→ **REQUIREMENT**
Copy each line of the records that includes "Const".

Records from a data collection:

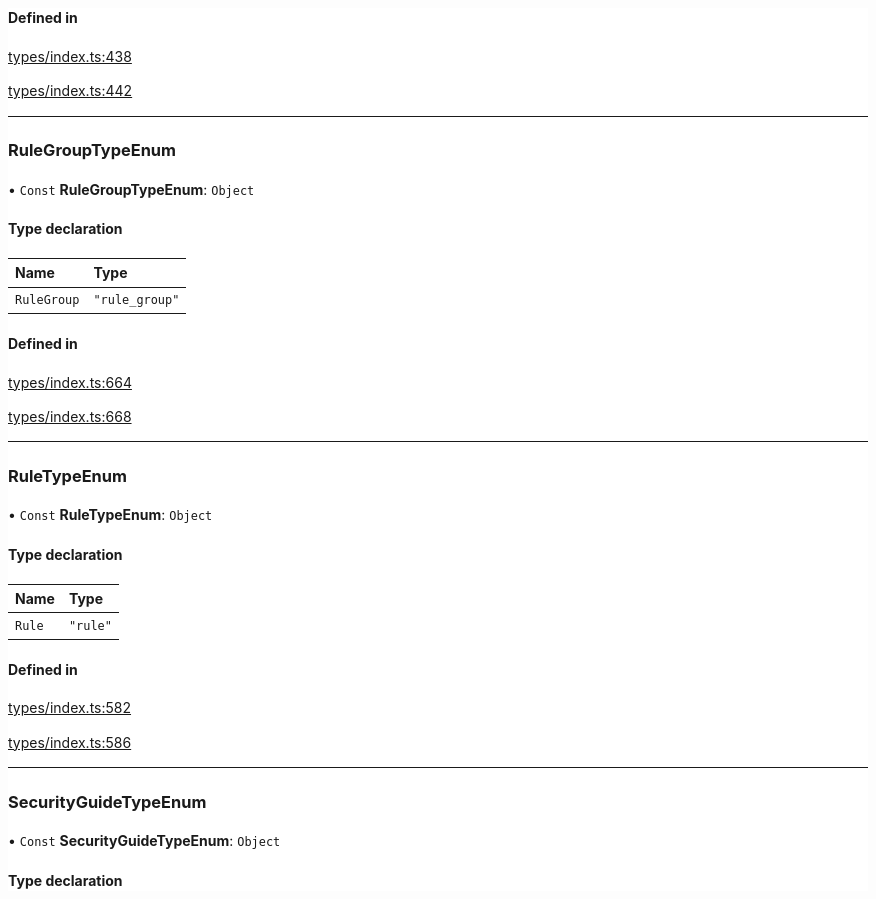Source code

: #### Defined in

[types/index.ts:438](https://github.com/RedHatInsights/javascript-clients/blob/main/packages/compliance/types/index.ts#L438)

[types/index.ts:442](https://github.com/RedHatInsights/javascript-clients/blob/main/packages/compliance/types/index.ts#L442)

___

### RuleGroupTypeEnum

• `Const` **RuleGroupTypeEnum**: `Object`

#### Type declaration

| Name | Type |
| :------ | :------ |
| `RuleGroup` | ``"rule_group"`` |

#### Defined in

[types/index.ts:664](https://github.com/RedHatInsights/javascript-clients/blob/main/packages/compliance/types/index.ts#L664)

[types/index.ts:668](https://github.com/RedHatInsights/javascript-clients/blob/main/packages/compliance/types/index.ts#L668)

___

### RuleTypeEnum

• `Const` **RuleTypeEnum**: `Object`

#### Type declaration

| Name | Type |
| :------ | :------ |
| `Rule` | ``"rule"`` |

#### Defined in

[types/index.ts:582](https://github.com/RedHatInsights/javascript-clients/blob/main/packages/compliance/types/index.ts#L582)

[types/index.ts:586](https://github.com/RedHatInsights/javascript-clients/blob/main/packages/compliance/types/index.ts#L586)

___

### SecurityGuideTypeEnum

• `Const` **SecurityGuideTypeEnum**: `Object`

#### Type declaration
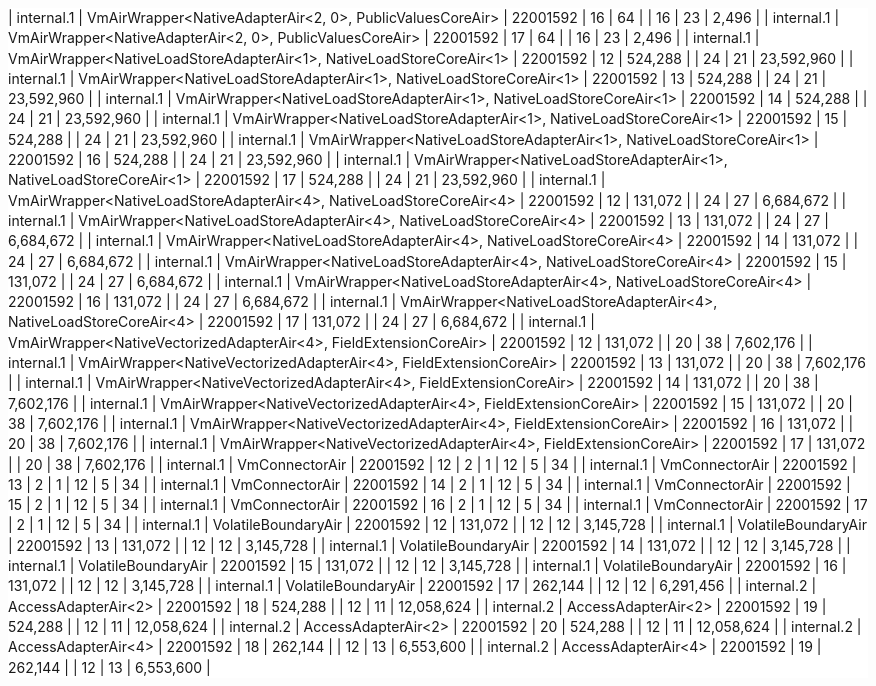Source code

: | internal.1 | VmAirWrapper<NativeAdapterAir<2, 0>, PublicValuesCoreAir> | 22001592 | 16 | 64 |  | 16 | 23 | 2,496 | 
| internal.1 | VmAirWrapper<NativeAdapterAir<2, 0>, PublicValuesCoreAir> | 22001592 | 17 | 64 |  | 16 | 23 | 2,496 | 
| internal.1 | VmAirWrapper<NativeLoadStoreAdapterAir<1>, NativeLoadStoreCoreAir<1> | 22001592 | 12 | 524,288 |  | 24 | 21 | 23,592,960 | 
| internal.1 | VmAirWrapper<NativeLoadStoreAdapterAir<1>, NativeLoadStoreCoreAir<1> | 22001592 | 13 | 524,288 |  | 24 | 21 | 23,592,960 | 
| internal.1 | VmAirWrapper<NativeLoadStoreAdapterAir<1>, NativeLoadStoreCoreAir<1> | 22001592 | 14 | 524,288 |  | 24 | 21 | 23,592,960 | 
| internal.1 | VmAirWrapper<NativeLoadStoreAdapterAir<1>, NativeLoadStoreCoreAir<1> | 22001592 | 15 | 524,288 |  | 24 | 21 | 23,592,960 | 
| internal.1 | VmAirWrapper<NativeLoadStoreAdapterAir<1>, NativeLoadStoreCoreAir<1> | 22001592 | 16 | 524,288 |  | 24 | 21 | 23,592,960 | 
| internal.1 | VmAirWrapper<NativeLoadStoreAdapterAir<1>, NativeLoadStoreCoreAir<1> | 22001592 | 17 | 524,288 |  | 24 | 21 | 23,592,960 | 
| internal.1 | VmAirWrapper<NativeLoadStoreAdapterAir<4>, NativeLoadStoreCoreAir<4> | 22001592 | 12 | 131,072 |  | 24 | 27 | 6,684,672 | 
| internal.1 | VmAirWrapper<NativeLoadStoreAdapterAir<4>, NativeLoadStoreCoreAir<4> | 22001592 | 13 | 131,072 |  | 24 | 27 | 6,684,672 | 
| internal.1 | VmAirWrapper<NativeLoadStoreAdapterAir<4>, NativeLoadStoreCoreAir<4> | 22001592 | 14 | 131,072 |  | 24 | 27 | 6,684,672 | 
| internal.1 | VmAirWrapper<NativeLoadStoreAdapterAir<4>, NativeLoadStoreCoreAir<4> | 22001592 | 15 | 131,072 |  | 24 | 27 | 6,684,672 | 
| internal.1 | VmAirWrapper<NativeLoadStoreAdapterAir<4>, NativeLoadStoreCoreAir<4> | 22001592 | 16 | 131,072 |  | 24 | 27 | 6,684,672 | 
| internal.1 | VmAirWrapper<NativeLoadStoreAdapterAir<4>, NativeLoadStoreCoreAir<4> | 22001592 | 17 | 131,072 |  | 24 | 27 | 6,684,672 | 
| internal.1 | VmAirWrapper<NativeVectorizedAdapterAir<4>, FieldExtensionCoreAir> | 22001592 | 12 | 131,072 |  | 20 | 38 | 7,602,176 | 
| internal.1 | VmAirWrapper<NativeVectorizedAdapterAir<4>, FieldExtensionCoreAir> | 22001592 | 13 | 131,072 |  | 20 | 38 | 7,602,176 | 
| internal.1 | VmAirWrapper<NativeVectorizedAdapterAir<4>, FieldExtensionCoreAir> | 22001592 | 14 | 131,072 |  | 20 | 38 | 7,602,176 | 
| internal.1 | VmAirWrapper<NativeVectorizedAdapterAir<4>, FieldExtensionCoreAir> | 22001592 | 15 | 131,072 |  | 20 | 38 | 7,602,176 | 
| internal.1 | VmAirWrapper<NativeVectorizedAdapterAir<4>, FieldExtensionCoreAir> | 22001592 | 16 | 131,072 |  | 20 | 38 | 7,602,176 | 
| internal.1 | VmAirWrapper<NativeVectorizedAdapterAir<4>, FieldExtensionCoreAir> | 22001592 | 17 | 131,072 |  | 20 | 38 | 7,602,176 | 
| internal.1 | VmConnectorAir | 22001592 | 12 | 2 | 1 | 12 | 5 | 34 | 
| internal.1 | VmConnectorAir | 22001592 | 13 | 2 | 1 | 12 | 5 | 34 | 
| internal.1 | VmConnectorAir | 22001592 | 14 | 2 | 1 | 12 | 5 | 34 | 
| internal.1 | VmConnectorAir | 22001592 | 15 | 2 | 1 | 12 | 5 | 34 | 
| internal.1 | VmConnectorAir | 22001592 | 16 | 2 | 1 | 12 | 5 | 34 | 
| internal.1 | VmConnectorAir | 22001592 | 17 | 2 | 1 | 12 | 5 | 34 | 
| internal.1 | VolatileBoundaryAir | 22001592 | 12 | 131,072 |  | 12 | 12 | 3,145,728 | 
| internal.1 | VolatileBoundaryAir | 22001592 | 13 | 131,072 |  | 12 | 12 | 3,145,728 | 
| internal.1 | VolatileBoundaryAir | 22001592 | 14 | 131,072 |  | 12 | 12 | 3,145,728 | 
| internal.1 | VolatileBoundaryAir | 22001592 | 15 | 131,072 |  | 12 | 12 | 3,145,728 | 
| internal.1 | VolatileBoundaryAir | 22001592 | 16 | 131,072 |  | 12 | 12 | 3,145,728 | 
| internal.1 | VolatileBoundaryAir | 22001592 | 17 | 262,144 |  | 12 | 12 | 6,291,456 | 
| internal.2 | AccessAdapterAir<2> | 22001592 | 18 | 524,288 |  | 12 | 11 | 12,058,624 | 
| internal.2 | AccessAdapterAir<2> | 22001592 | 19 | 524,288 |  | 12 | 11 | 12,058,624 | 
| internal.2 | AccessAdapterAir<2> | 22001592 | 20 | 524,288 |  | 12 | 11 | 12,058,624 | 
| internal.2 | AccessAdapterAir<4> | 22001592 | 18 | 262,144 |  | 12 | 13 | 6,553,600 | 
| internal.2 | AccessAdapterAir<4> | 22001592 | 19 | 262,144 |  | 12 | 13 | 6,553,600 | 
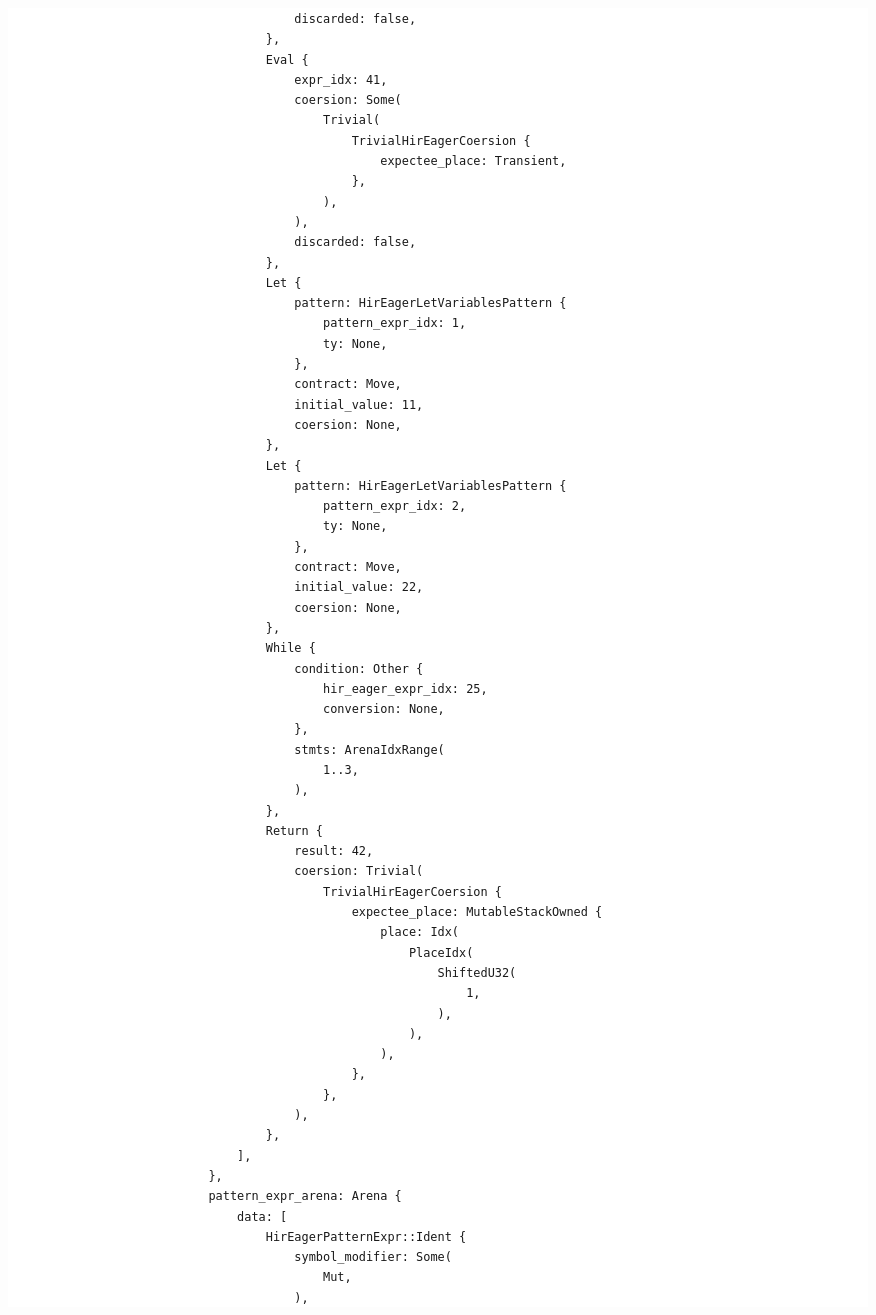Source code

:                                             discarded: false,
                                        },
                                        Eval {
                                            expr_idx: 41,
                                            coersion: Some(
                                                Trivial(
                                                    TrivialHirEagerCoersion {
                                                        expectee_place: Transient,
                                                    },
                                                ),
                                            ),
                                            discarded: false,
                                        },
                                        Let {
                                            pattern: HirEagerLetVariablesPattern {
                                                pattern_expr_idx: 1,
                                                ty: None,
                                            },
                                            contract: Move,
                                            initial_value: 11,
                                            coersion: None,
                                        },
                                        Let {
                                            pattern: HirEagerLetVariablesPattern {
                                                pattern_expr_idx: 2,
                                                ty: None,
                                            },
                                            contract: Move,
                                            initial_value: 22,
                                            coersion: None,
                                        },
                                        While {
                                            condition: Other {
                                                hir_eager_expr_idx: 25,
                                                conversion: None,
                                            },
                                            stmts: ArenaIdxRange(
                                                1..3,
                                            ),
                                        },
                                        Return {
                                            result: 42,
                                            coersion: Trivial(
                                                TrivialHirEagerCoersion {
                                                    expectee_place: MutableStackOwned {
                                                        place: Idx(
                                                            PlaceIdx(
                                                                ShiftedU32(
                                                                    1,
                                                                ),
                                                            ),
                                                        ),
                                                    },
                                                },
                                            ),
                                        },
                                    ],
                                },
                                pattern_expr_arena: Arena {
                                    data: [
                                        HirEagerPatternExpr::Ident {
                                            symbol_modifier: Some(
                                                Mut,
                                            ),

→ **EXERCISE RESULT**
• `Const` **RuleGroupTypeEnum**: `Object`
• `Const` **RuleTypeEnum**: `Object`
• `Const` **SecurityGuideTypeEnum**: `Object`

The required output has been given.